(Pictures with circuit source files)

════

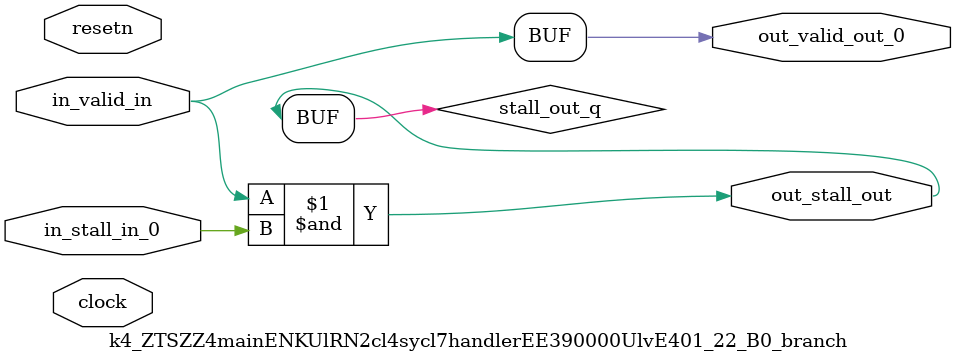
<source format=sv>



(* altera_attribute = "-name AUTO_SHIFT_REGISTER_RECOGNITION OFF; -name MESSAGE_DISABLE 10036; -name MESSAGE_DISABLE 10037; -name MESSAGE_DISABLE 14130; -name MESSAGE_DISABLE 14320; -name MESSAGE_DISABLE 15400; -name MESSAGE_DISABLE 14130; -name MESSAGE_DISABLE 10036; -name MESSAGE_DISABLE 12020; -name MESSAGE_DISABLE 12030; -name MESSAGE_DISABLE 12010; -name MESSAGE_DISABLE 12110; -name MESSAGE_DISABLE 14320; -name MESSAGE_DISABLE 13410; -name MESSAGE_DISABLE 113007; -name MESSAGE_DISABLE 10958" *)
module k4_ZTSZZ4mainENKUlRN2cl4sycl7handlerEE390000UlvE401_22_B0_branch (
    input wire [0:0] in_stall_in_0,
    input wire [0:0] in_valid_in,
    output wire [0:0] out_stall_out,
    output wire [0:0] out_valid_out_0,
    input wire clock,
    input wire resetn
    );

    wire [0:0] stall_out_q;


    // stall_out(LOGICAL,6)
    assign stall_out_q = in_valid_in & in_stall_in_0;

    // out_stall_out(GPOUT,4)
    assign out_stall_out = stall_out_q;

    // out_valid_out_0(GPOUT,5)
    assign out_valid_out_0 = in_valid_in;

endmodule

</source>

════

Task statement:
Type the entries again verbatim. Any pictures should be skipped.

Result below:
<source format=sv>



(* altera_attribute = "-name AUTO_SHIFT_REGISTER_RECOGNITION OFF; -name MESSAGE_DISABLE 10036; -name MESSAGE_DISABLE 10037; -name MESSAGE_DISABLE 14130; -name MESSAGE_DISABLE 14320; -name MESSAGE_DISABLE 15400; -name MESSAGE_DISABLE 14130; -name MESSAGE_DISABLE 10036; -name MESSAGE_DISABLE 12020; -name MESSAGE_DISABLE 12030; -name MESSAGE_DISABLE 12010; -name MESSAGE_DISABLE 12110; -name MESSAGE_DISABLE 14320; -name MESSAGE_DISABLE 13410; -name MESSAGE_DISABLE 113007; -name MESSAGE_DISABLE 10958" *)
module k4_ZTSZZ4mainENKUlRN2cl4sycl7handlerEE390000UlvE401_22_B0_branch (
    input wire [0:0] in_stall_in_0,
    input wire [0:0] in_valid_in,
    output wire [0:0] out_stall_out,
    output wire [0:0] out_valid_out_0,
    input wire clock,
    input wire resetn
    );

    wire [0:0] stall_out_q;


    // stall_out(LOGICAL,6)
    assign stall_out_q = in_valid_in & in_stall_in_0;

    // out_stall_out(GPOUT,4)
    assign out_stall_out = stall_out_q;

    // out_valid_out_0(GPOUT,5)
    assign out_valid_out_0 = in_valid_in;

endmodule

</source>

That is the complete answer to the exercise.